La ministre wallonne des Sports, Jacqueline Galant, a validé 14 promesses fermes de subsides pour rénover et améliorer des infrastructures sportives en région wallonne. Parmi elles, le club de rugby de Visé, la piscine de Haccourt et d'Aywaille.
Le subside régional pour la reconstruction de la piscine d’Aywaille vient d'être validé. Avec un budget total estimé à 15 millions d'euros, ces 4,2 millions d'euros vont permettre à la commune de lancer l'appel d'offres. "On espère adjuger le marché début 2027. Ça sera une démolition-reconstruction de la piscine. Ces bâtiments avaient plus de 50 ans, le bassin n'était par exemple pas isolé. On a donc souhaité repartir d'une page blanche dans le projet présenté", explique l'échevin des travaux publics d'Aywaille, Dominique Simon.
L'agencement en détail
La nouvelle construction bénéficiera également d'un nouvel agencement. "Le bassin sera également de 20 mètres, mais il sera surélevé d'un mètre pour éviter les inondations. On aura un autre bassin d'apprentissage à la place que prend actuellement la cafétéria pour bien séparer les deux publics. On va faire un wellness avec un hammam, un sauna et un espace de repos. La cafétéria sera commune avec le hall omnisport. Les vestiaires et les bureaux du hall omnisport seront également rénovés. Le hall sportif restera intact, car nous l'avons déjà rénové après les inondations", détaille le directeur de la régie communale autonome d'Aywaille, Karl Toussaint.

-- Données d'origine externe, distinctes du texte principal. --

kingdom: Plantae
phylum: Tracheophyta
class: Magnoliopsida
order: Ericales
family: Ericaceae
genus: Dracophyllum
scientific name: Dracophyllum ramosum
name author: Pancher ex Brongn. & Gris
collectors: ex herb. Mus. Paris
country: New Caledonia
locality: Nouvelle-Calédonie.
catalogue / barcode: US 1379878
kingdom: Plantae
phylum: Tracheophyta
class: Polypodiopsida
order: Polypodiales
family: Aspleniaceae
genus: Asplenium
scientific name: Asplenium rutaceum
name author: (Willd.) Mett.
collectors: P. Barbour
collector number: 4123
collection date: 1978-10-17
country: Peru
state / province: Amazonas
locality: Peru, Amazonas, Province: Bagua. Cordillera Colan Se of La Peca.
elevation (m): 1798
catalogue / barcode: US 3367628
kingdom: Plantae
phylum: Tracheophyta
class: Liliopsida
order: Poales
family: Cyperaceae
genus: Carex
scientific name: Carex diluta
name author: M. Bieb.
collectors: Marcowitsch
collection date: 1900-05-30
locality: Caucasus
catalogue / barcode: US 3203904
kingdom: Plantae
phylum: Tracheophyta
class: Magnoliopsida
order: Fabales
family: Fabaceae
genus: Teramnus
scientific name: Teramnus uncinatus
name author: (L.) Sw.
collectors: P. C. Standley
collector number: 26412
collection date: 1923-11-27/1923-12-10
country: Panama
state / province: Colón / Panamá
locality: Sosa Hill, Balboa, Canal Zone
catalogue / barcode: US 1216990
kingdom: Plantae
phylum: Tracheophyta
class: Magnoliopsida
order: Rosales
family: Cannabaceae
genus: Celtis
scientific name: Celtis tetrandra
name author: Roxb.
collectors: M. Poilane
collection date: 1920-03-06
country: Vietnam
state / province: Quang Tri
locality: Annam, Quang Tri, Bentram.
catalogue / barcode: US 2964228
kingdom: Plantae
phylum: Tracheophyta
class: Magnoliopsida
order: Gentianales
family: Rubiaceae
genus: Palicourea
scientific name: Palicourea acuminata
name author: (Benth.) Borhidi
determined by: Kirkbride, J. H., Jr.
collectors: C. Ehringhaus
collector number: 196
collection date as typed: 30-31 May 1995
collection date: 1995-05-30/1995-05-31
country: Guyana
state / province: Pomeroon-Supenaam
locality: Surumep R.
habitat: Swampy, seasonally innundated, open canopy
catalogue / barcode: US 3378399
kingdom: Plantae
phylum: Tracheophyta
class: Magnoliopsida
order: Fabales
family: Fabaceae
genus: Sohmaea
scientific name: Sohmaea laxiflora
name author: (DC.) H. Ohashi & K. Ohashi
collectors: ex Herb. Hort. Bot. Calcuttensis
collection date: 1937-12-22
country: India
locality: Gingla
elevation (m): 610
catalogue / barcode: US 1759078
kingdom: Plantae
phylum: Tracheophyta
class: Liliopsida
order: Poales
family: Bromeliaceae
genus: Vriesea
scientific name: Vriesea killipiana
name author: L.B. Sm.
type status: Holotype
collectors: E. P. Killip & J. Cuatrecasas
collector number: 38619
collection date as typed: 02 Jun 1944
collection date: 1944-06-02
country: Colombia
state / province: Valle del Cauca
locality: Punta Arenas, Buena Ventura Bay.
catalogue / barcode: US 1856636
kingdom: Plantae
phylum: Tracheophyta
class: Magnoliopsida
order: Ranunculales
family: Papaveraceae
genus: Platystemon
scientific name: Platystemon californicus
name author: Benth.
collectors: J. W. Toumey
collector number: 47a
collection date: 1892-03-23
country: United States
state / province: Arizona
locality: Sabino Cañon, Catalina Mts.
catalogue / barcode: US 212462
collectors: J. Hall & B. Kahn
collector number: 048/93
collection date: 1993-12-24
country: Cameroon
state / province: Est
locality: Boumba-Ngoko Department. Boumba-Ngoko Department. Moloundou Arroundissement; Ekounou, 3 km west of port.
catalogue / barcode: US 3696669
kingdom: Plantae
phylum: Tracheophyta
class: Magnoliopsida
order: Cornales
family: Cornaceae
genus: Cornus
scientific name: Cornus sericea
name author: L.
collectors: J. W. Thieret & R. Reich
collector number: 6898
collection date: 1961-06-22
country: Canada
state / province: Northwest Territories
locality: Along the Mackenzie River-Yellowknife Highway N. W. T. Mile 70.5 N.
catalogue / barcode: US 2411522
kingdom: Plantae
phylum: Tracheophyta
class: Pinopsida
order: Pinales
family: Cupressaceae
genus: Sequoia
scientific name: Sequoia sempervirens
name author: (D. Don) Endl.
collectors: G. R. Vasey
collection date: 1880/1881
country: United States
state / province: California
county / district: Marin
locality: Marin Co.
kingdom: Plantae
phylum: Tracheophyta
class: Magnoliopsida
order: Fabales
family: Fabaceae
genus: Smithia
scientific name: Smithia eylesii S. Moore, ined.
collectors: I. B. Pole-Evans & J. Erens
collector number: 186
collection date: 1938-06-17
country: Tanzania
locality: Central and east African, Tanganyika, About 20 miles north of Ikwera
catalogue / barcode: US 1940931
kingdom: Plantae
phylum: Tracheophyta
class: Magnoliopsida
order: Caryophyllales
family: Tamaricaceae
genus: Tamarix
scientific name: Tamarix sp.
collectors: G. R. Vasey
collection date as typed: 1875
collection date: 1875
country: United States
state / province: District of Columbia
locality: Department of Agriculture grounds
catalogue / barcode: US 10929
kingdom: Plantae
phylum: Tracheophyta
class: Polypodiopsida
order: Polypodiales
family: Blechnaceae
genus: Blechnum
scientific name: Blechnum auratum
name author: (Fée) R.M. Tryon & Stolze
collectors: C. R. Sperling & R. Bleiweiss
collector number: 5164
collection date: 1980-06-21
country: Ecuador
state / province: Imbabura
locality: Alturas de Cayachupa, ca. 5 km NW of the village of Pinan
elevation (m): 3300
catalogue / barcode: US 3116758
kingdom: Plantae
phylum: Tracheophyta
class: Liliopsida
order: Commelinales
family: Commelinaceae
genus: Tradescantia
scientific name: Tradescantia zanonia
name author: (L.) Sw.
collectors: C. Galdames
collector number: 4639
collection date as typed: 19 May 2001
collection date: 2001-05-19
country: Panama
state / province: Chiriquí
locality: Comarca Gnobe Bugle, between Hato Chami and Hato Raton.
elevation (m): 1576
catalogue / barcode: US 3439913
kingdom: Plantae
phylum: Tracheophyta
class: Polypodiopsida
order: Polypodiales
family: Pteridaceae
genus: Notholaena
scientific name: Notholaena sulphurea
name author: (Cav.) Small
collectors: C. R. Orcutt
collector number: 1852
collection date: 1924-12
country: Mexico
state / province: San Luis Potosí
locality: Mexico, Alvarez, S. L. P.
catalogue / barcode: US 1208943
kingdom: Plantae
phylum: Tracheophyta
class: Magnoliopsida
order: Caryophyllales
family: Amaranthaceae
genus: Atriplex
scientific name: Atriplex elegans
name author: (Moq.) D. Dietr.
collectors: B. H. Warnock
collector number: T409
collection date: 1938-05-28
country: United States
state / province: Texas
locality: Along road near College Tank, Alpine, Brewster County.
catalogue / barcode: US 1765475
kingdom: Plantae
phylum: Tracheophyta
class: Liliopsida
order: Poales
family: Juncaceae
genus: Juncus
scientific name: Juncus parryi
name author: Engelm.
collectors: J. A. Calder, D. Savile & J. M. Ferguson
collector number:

Une piscine chauffée au bois d'Aywaille
Par ailleurs, le projet permettra à Aywaille de diminuer les frais d'entretien du complexe sportif en utilisant par exemple du bois de la commune pour chauffer la piscine. "On espère atteindre plus de 70 % d'économies d'énergie. La piscine ayant l'âge qu'elle avait, il y avait des choses à remettre aux normes", analyse Karl Toussaint.
2.500 visiteurs par semaine en haute saison avant les inondations
Avant les inondations qui ont détruit les lieux, la piscine accueillait 2.500 personnes par semaine en haute saison. C'est donc un projet extrêmement attendu par le public et par les écoles de la région qui va voir le jour ici.
"On a été une des premières communes dans la région à avoir une piscine. Elle date des années septante et donc ça manque depuis cinq ans. Les jeunes ne peuvent plus apprendre à nager à la piscine d’Aywaille. Donc bien sûr que c'est d'un très grand soulagement puisque notre piscine a essentiellement un rôle de formation éducatif", souligne Dominique Simon. La commune de Sprimont a déjà signé pour que toutes ses écoles communales se rendent dans cette piscine.
Concernant le temps que vont durer les travaux, cela dépendra des réponses à l'appel d'offres. Du côté de la commune, on prévoit 2 ans de travaux au minimum, mais il faudra attendre avant d'avoir la confirmation.